L’aggravation de la crise rend le plan d'échange de dette grecque plus intéressant

Les titres grecs traitent aujourd’hui à des niveaux inférieurs à ceux que les nouvelles obligations issues du PSI auraient en théorie
Alexandre Garabedian

C’est l’un des paradoxes de la crise grecque. «Plus l’hypothèse d’un défaut important fait son chemin, plus le plan d’échange de dette devient intéressant pour les créanciers de la Grèce», note un banquier. Annoncé le 21 juillet, le PSI (private sector involvement), qui prévoit d’échanger les obligations grecques arrivant à maturité d’ici à 2020 contre de nouveaux titres, suivant quatre options, pourrait ainsi avoir des chances d’approcher les 90% de réponses positives souhaitées. La presse grecque évoquait hier un taux de participation de créanciers privés de 85%. Il ne s’agit encore que de déclarations d’intention, car l’offre officielle n’a pas été lancée.

Avec la chute de cet été, les titres grecs concernés par l’échange se traitent aujourd’hui en moyenne aux alentours de 40% de leur valeur nominale.

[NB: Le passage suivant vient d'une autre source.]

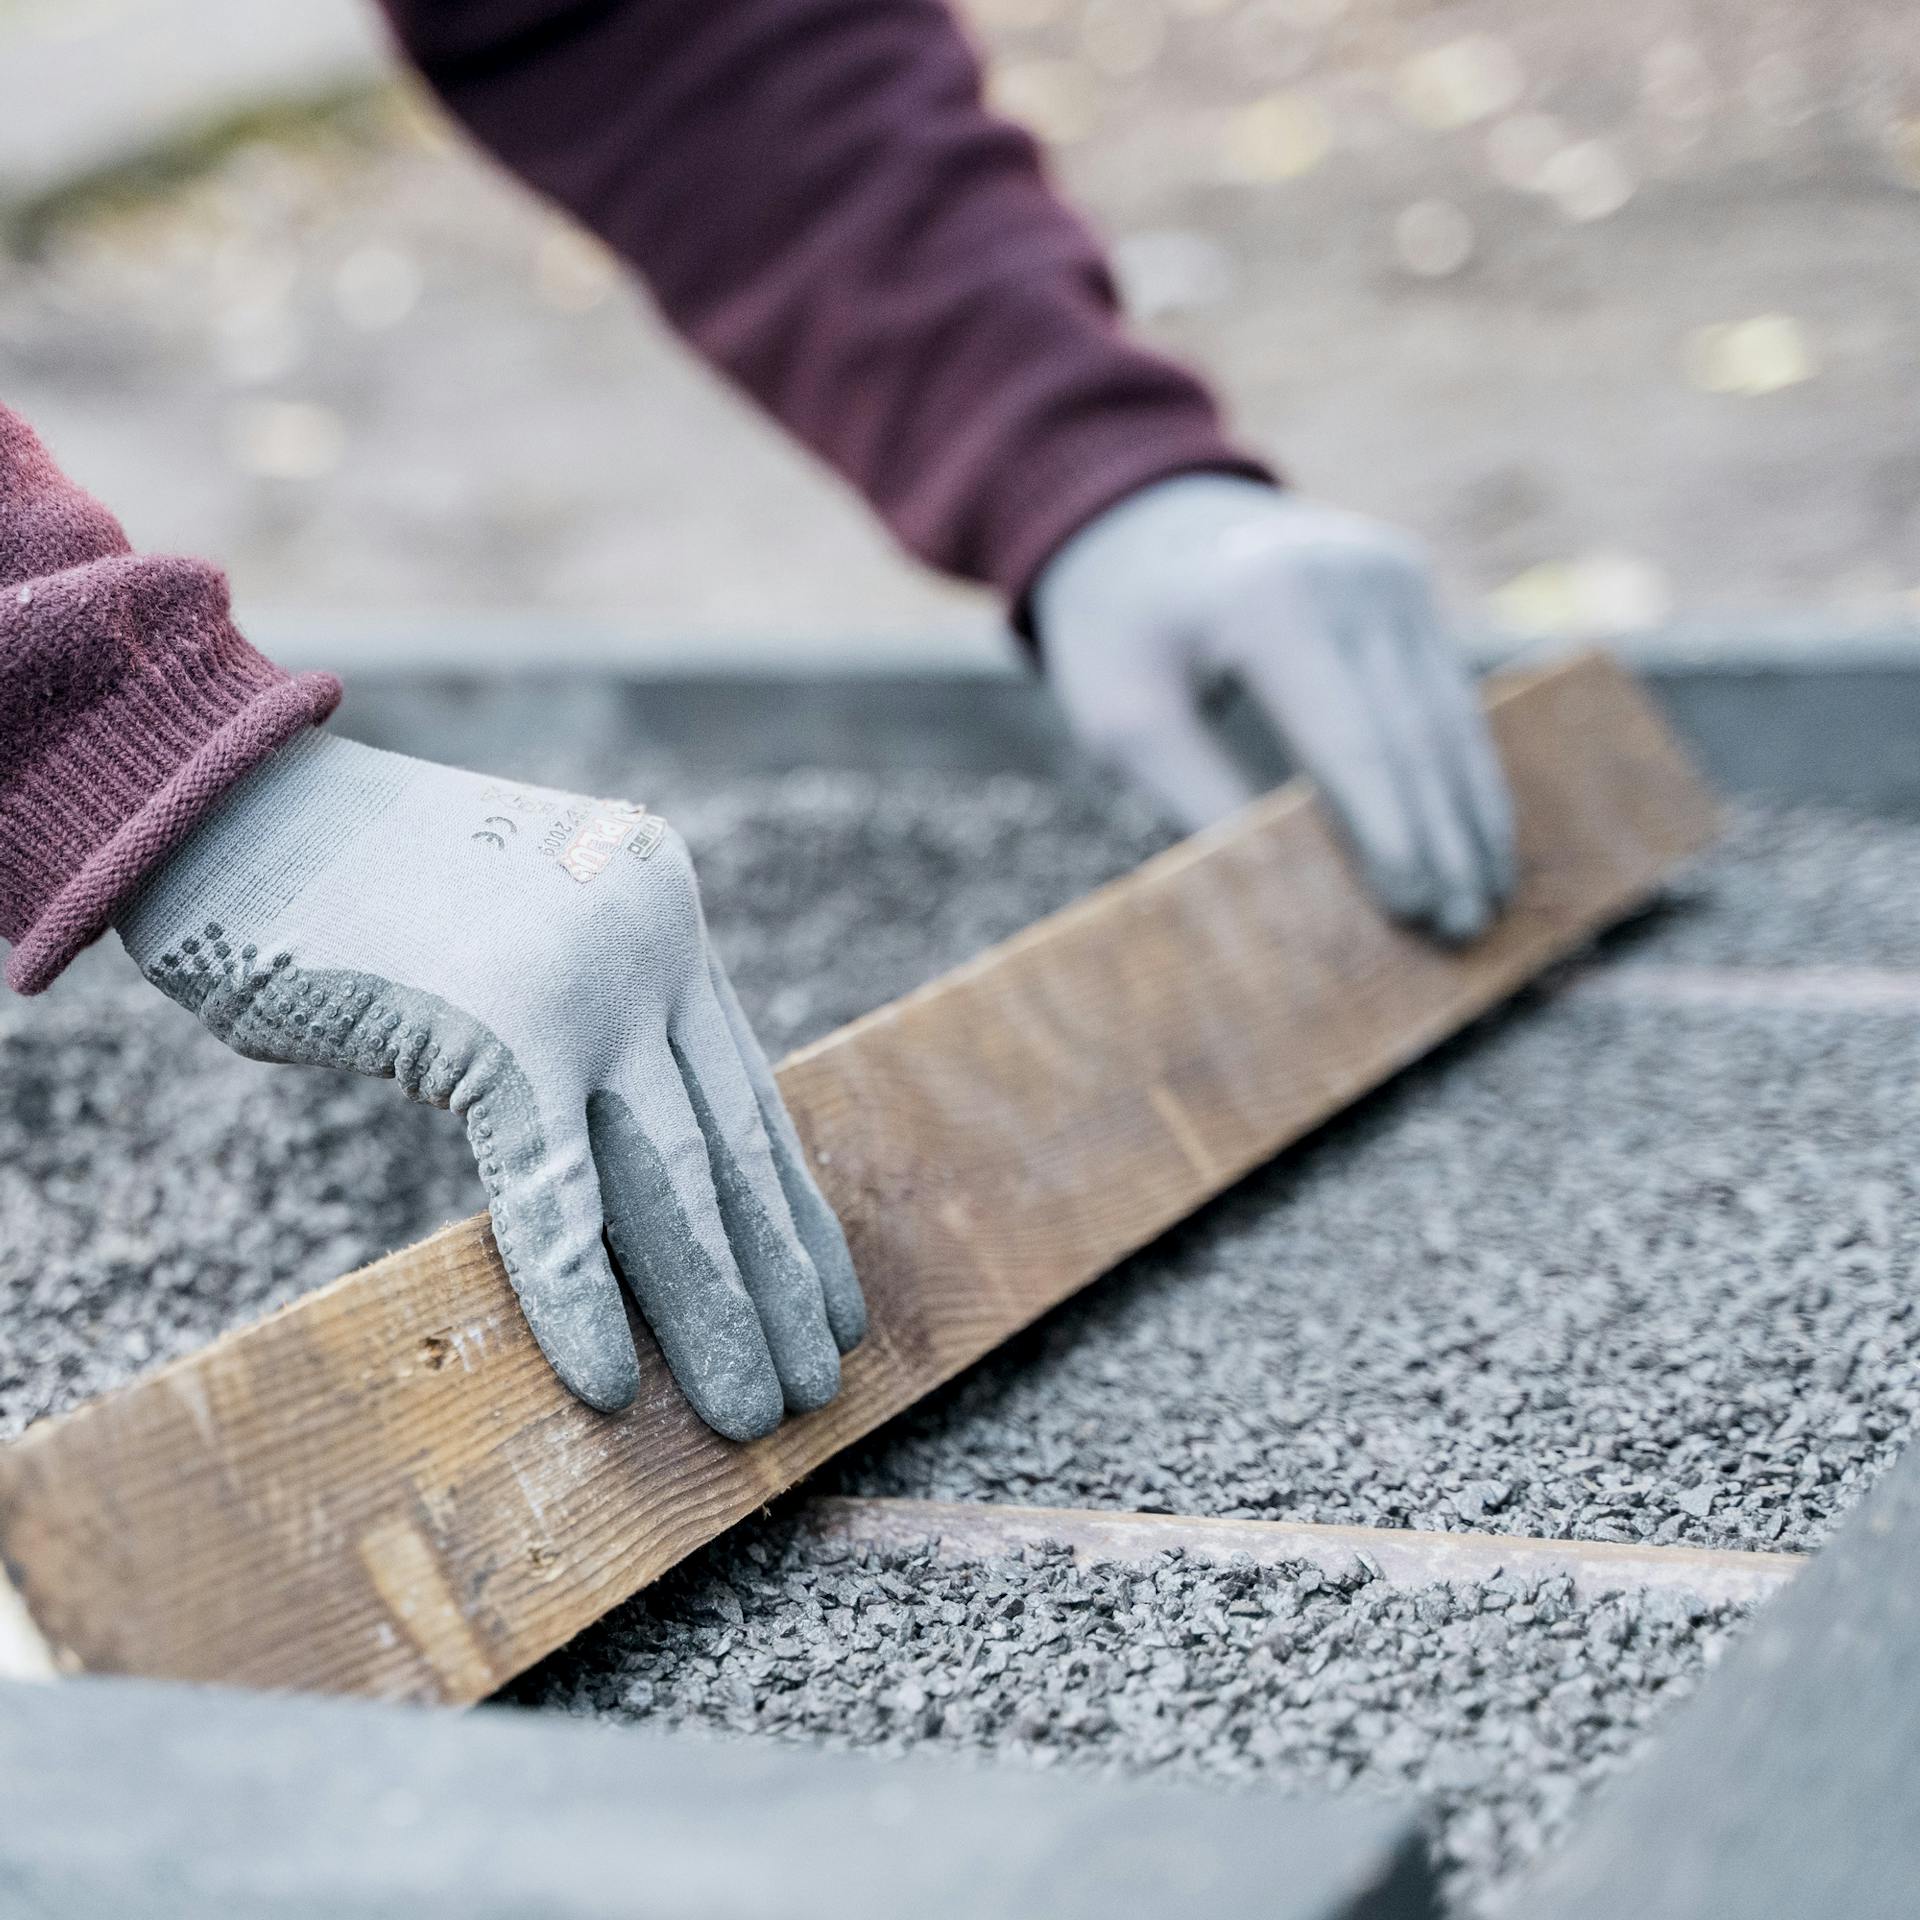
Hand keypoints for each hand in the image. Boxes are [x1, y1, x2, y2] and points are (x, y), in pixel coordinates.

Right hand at [115, 731, 865, 1436]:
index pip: (748, 1089)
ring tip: (754, 1414)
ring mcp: (585, 977)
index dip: (792, 1209)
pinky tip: (613, 1385)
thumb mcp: (511, 944)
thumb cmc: (346, 896)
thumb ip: (584, 1025)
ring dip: (716, 1310)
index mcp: (662, 910)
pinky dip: (583, 1297)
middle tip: (817, 1386)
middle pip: (730, 1144)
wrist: (227, 809)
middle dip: (776, 1279)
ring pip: (672, 1180)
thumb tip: (628, 1171)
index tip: (831, 1300)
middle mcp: (651, 937)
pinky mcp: (503, 1023)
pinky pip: (556, 1194)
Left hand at [1033, 475, 1515, 940]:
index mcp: (1267, 601)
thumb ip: (1196, 796)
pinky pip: (1448, 690)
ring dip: (1472, 813)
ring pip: (1450, 714)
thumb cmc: (1118, 634)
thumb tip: (1279, 894)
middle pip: (1413, 733)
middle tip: (1461, 931)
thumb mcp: (1123, 716)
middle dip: (1442, 840)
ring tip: (1486, 901)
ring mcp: (1388, 572)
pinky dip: (1464, 769)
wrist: (1138, 516)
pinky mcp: (1408, 582)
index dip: (1386, 833)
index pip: (1349, 740)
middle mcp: (1347, 577)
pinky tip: (1480, 837)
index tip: (1410, 909)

C’est moins que les nouveaux titres qui seront issus du PSI. Sous la première option, par exemple, les investisseurs recevront des obligations à 30 ans, d’un nominal de 100, garanties par des titres AAA, et assorties d’un coupon assez faible pour que leur valeur actualisée soit de 79% en prenant un taux d’actualisation de 9%. Les créanciers ne sont donc exposés au risque grec qu’à travers leurs coupons futurs.

Pour les stratégistes de BoA Merrill, qui se basent sur la courbe grecque observée, la valeur implicite de ces nouveaux titres est de 59% du pair. «On pourrait appliquer une décote de 40% au lieu de 21% sur les emprunt d’Etat grecs», résume un banquier. «Si les taux restent à ce niveau, les nouvelles obligations auraient une ‘fair value’ supérieure à celle des emprunts d’Etat existants de maturité 1 an ou plus», note BoA Merrill.

Pourquoi un tel écart? Parce qu’en cas d’échec du PSI, les marchés anticipent un défaut plus ou moins ordonné. Et même si l'échange est un succès, «une nouvelle restructuration n’est pas à exclure», souligne BarCap. L’idée aurait été évoquée lors des rencontres du FMI ce week-end à Washington.

Les économistes de JPMorgan, eux, estiment qu’une fois le PSI bouclé, une deuxième restructuration de dette pourrait avoir lieu au printemps 2012. Elle toucherait les titres qui n’ont pas été apportés à l’offre d’échange, et ceux de maturité supérieure à 2020 qui n’y étaient pas éligibles. Restructurer les obligations émises à l’issue du PSI serait en revanche délicat, car ces titres seront soumis au droit anglais, plus protecteur pour les créanciers.